How Do I Make Cappuccino?
Now that you know everything you possibly can about cappuccinos, it's time to begin making some yourself. Today, it's known as the best morning drink to enjoy for those who like the strong taste of espresso alongside steamed and foamed milk's creaminess. If you have an espresso machine at home, you can start brewing a cup in the convenience of your kitchen.
Although there are several variations of the cappuccino, like the iced, wet, and bone dry cappuccino, here's how you can make the traditional brew at home.
- Place 4 ounces of water into the tank of the espresso machine.
- Add two tablespoons of ground espresso into the portafilter.
- Tamp the grounds until packed tightly.
- Put the portafilter into the espresso machine's group head and lock it in place.
- Place a cup or carafe under the group head espresso machine and pull the espresso shot for 23 to 30 seconds or until you make a double-shot espresso (2 ounces).
- Set aside the espresso and begin steaming milk. You can add sugar if you want.
- Place the milk into a measuring cup or pitcher.
- Put the steam wand into the container just below the surface of the milk.
- Engage the wand on your espresso machine.
- Keep the wand's tip on the container's side and then move it higher, lower, and closer to start making the milk foam.
- Once the foamed milk is double its initial size, stop.
- Top your shot of espresso with the microfoam.
The Proper Cappuccino Ratio
One of the most loved Italian beverages in the coffee community is the cappuccino. It's a hot caffeine-rich drink that's widely popular worldwide. It consists of an espresso coffee base and has a thick layer of milk foam. Any professional barista will tell you that the 'proper' way to prepare cappuccino is with one shot of espresso, textured or steamed milk, and a 1 cm or 1/2 inch of milk foam depth. Plus, a traditional cappuccino is a drink that ideally has 180ml in total volume (6 fl. oz.). As the conventional method of preparation would suggest, the ideal cappuccino ratio is 1/3 espresso, 1/3 steamed milk, and 1/3 foamed milk—and it's typically smaller than a breve latte. You can also say that it has proportions of 1 part espresso to 5 parts of steamed milk.
Many coffee enthusiasts and casual drinkers enjoy the drink because of its versatility and flexibility of volume, size, and ingredients you can get away with when brewing cappuccino. Even if a coffee house provides several beverage sizes, the proportions of espresso, milk, and microfoam will stay the same. Additionally, you can customize your cappuccino brews using cream instead of textured milk—and add extra flavorings like syrup, whipped cream, and spices.
It's no secret that the brew's history is an interesting one, with the term 'cappuccino' inspired by the garments 'Capuchin friars' typically worn in the past. The drink itself derived from a unique brew with the name "Kapuziner," consisting of whipped cream and spices—it's one historic beverage that people are still raving about centuries later.

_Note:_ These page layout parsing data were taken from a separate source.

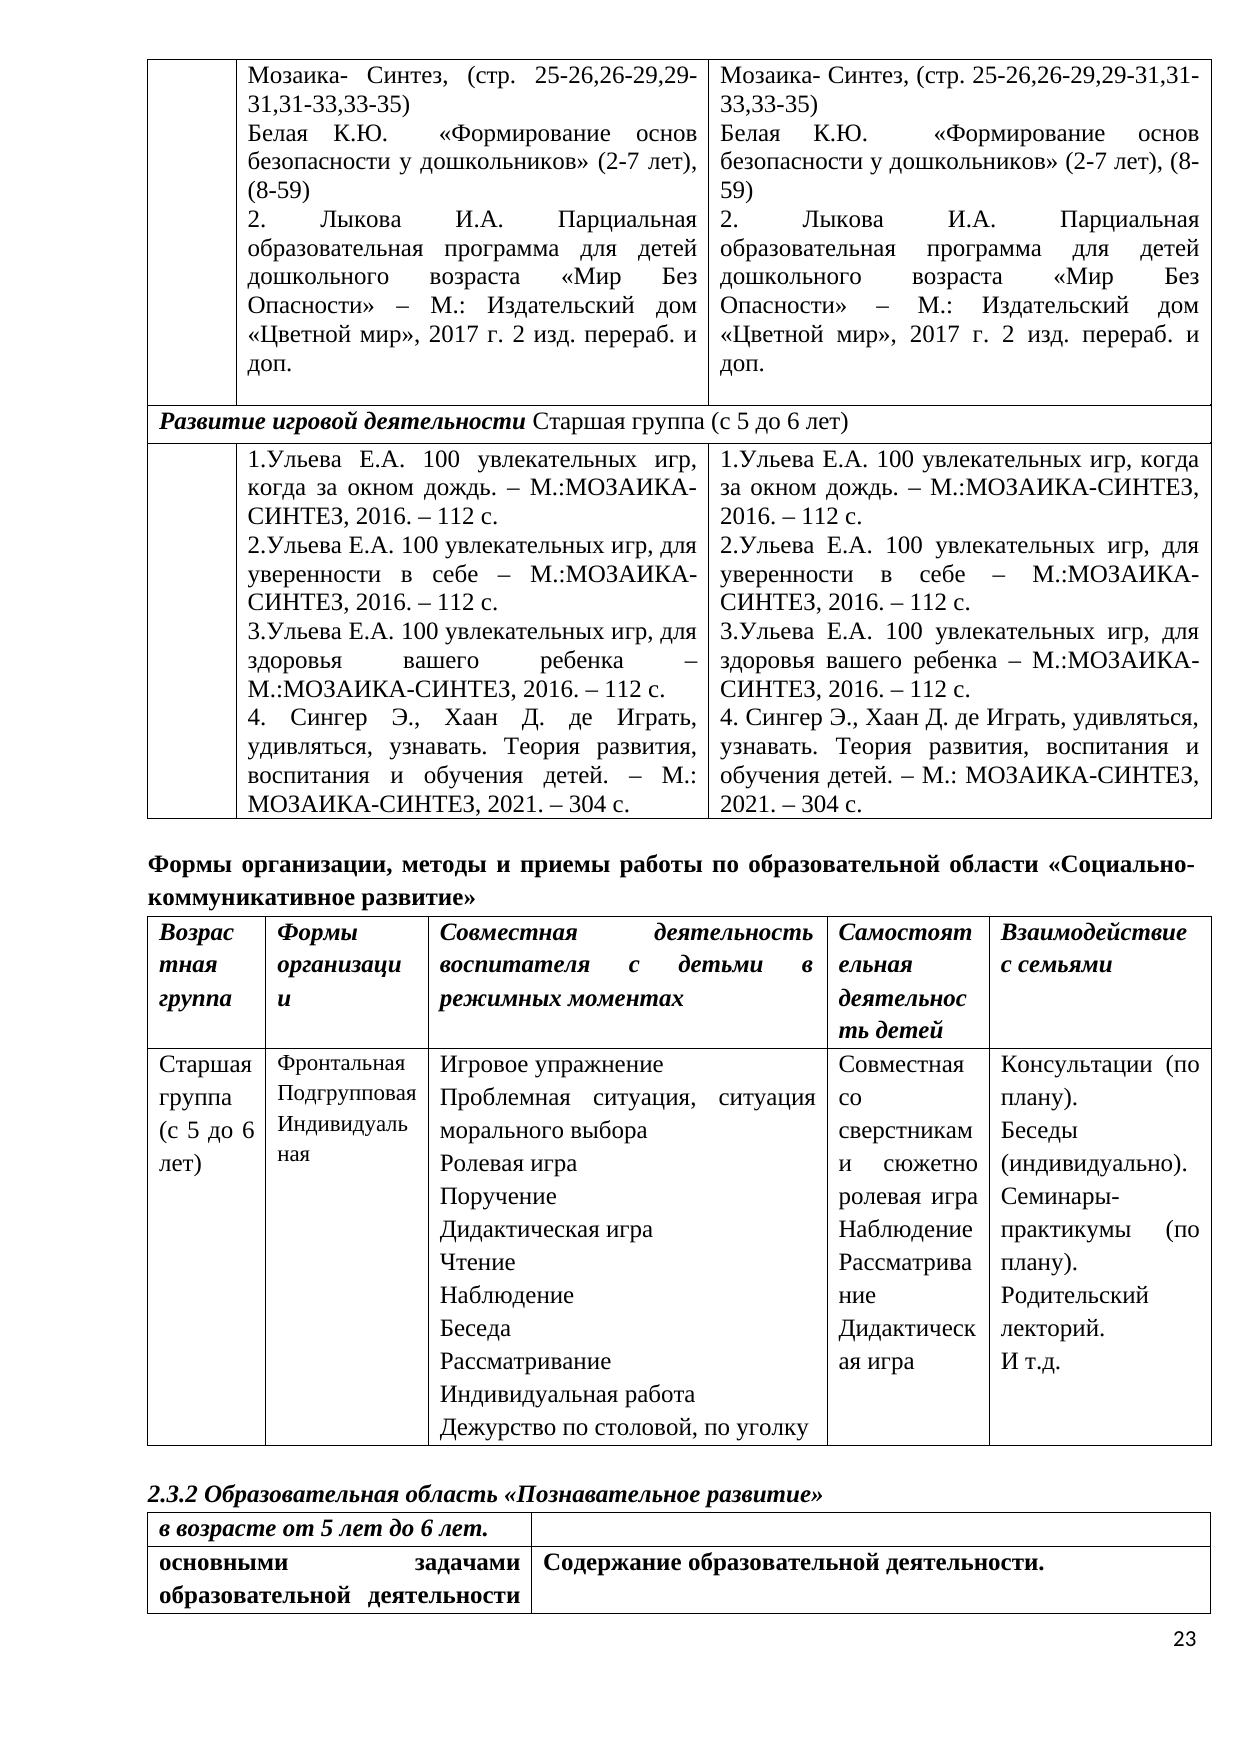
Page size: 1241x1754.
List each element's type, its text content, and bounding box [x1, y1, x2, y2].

table_cell Фронтальная Подгрупповая Индивидуальная [266, 1049, 428, 1445]
table_cell [148, 444, 236, 817]
table_cell [148, 60, 236, 405]
table_header в возрасте от 5 лет до 6 лет. [148, 1513, 531, 1546]
table_header Совместная деятельность воспитателя с детьми в режимных моментах [429, 917, 827, 1048]
table_cell Игровое упражнение Проблемная ситуация, ситуация морального выбора Ролевая игра Поручение Дидактическая игра Чтение Наблюдение Беседа Рассматривание Индивидуальная работа Дежурство по столовой, по уголку [429, 1049, 827, 1445]
table_cell 1.Ульева Е.А. 100 увлекательных игр, когда за окном дождь. – М.:МОЗАИКА-СИНТЕЗ, 2016. – 112 с. 2.Ульева Е.А. 100 увлекательных игр, для уверенности в себе – М.:МОЗАИКА-СИНТЕЗ, 2016. – 112 с. 3.Ульева Е.А. 100 увлекательных игр, для здоровья вашего ребенка – М.:МОЗАИКА-СИНТЕЗ, 2016. – 112 с. 4. Сингер Э., Хаан Д. де Играть, удивляться, узнавать. Теория развития, воспитания и обучения детей. – М.: МОЗАИКА-СИНТЕЗ, 2021. – 304 с. [709, 444, 1211, 817]
table_header [532, 1513, 1210, 1546]
table_header Взаимодействие с семьями [990, 917, 1211, 1048]
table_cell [709, 60, 1211, 405]
text 2.3.2 Образовательная область «Познавательное развитие» [148, 1479, 1196, 1508]
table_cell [532, 1547, 1210, 1613]
table_cell Консультации (по плану). Беседы (индивидуально). Семинары-практикумы (по плану). Родительский лекторий. И т.д. [990, 1049, 1211, 1445]
table_header Возрастная группа [148, 917, 265, 1048]
text Формы организации, методы и приемы работы по образовательной области «Социально-коммуникативное развитие» [148, 849, 1196, 911]
table_cell Совместная со сверстниками сюжетно ролевая игра Наблюдение Рассматривание Дидактическая игра [828, 1049, 989, 1445]
table_header Самостоятельная деятельность детей [828, 917, 989, 1048]
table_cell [148, 1547, 531, 1613]
table_cell Старшая группа (с 5 до 6 лет) [148, 1049, 265, 1445]
table_header Формы организации [266, 917, 428, 1048]
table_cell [237, 60, 708, 405]
table_cell 1.Ульева Е.А. 100 увлекательных игр, когда за окном дождь. – М.:МОЗАИКА-СИНТЕЗ, 2016. – 112 с. 2.Ульева Е.А. 100 увлекательных игр, для уверенности в себе – М.:МОЗАИКА-СИНТЕЗ, 2016. – 112 с. 3.Ульева Е.А. 100 увлекательных игр, для здоровья вашего ребенка – М.:МОЗАИКА-СИНТЕЗ, 2016. – 112 с. 4. Сингер Э., Хаан Д. де Играть, удивляться, узнавать. Теория развития, воспитания и обучения детей. – М.: МОЗАИКА-СИНТЕЗ, 2021. – 304 с. [237, 444, 708, 817]
table_cell Развитие игровой деятельности Старшая группа (с 5 до 6 лет) [148, 406, 1211, 443]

Despite being discovered in the 1700s, it wasn't until the 1930s when the brew made its way outside its Italian origins—where it slowly spread to Austrian cafes and the rest of the world, continually growing in popularity ever since.
Thanks to the brew's ever-growing popularity from the 17th century to the 20th century, you can now find cappuccinos worldwide, from Australia to the United States. Plus, variations of the drink have spread globally, and it's now common to find flavored and iced versions whether it's in restaurants or cafes—you can even make one at home right now!
We hope this article helped you learn more about the history and origins of the 'cappuccino,' delighting the taste buds of coffee lovers all over the world for years. If you haven't tried making a cup of cappuccino, try brewing one at home following the guide above—you'll be pleasantly surprised.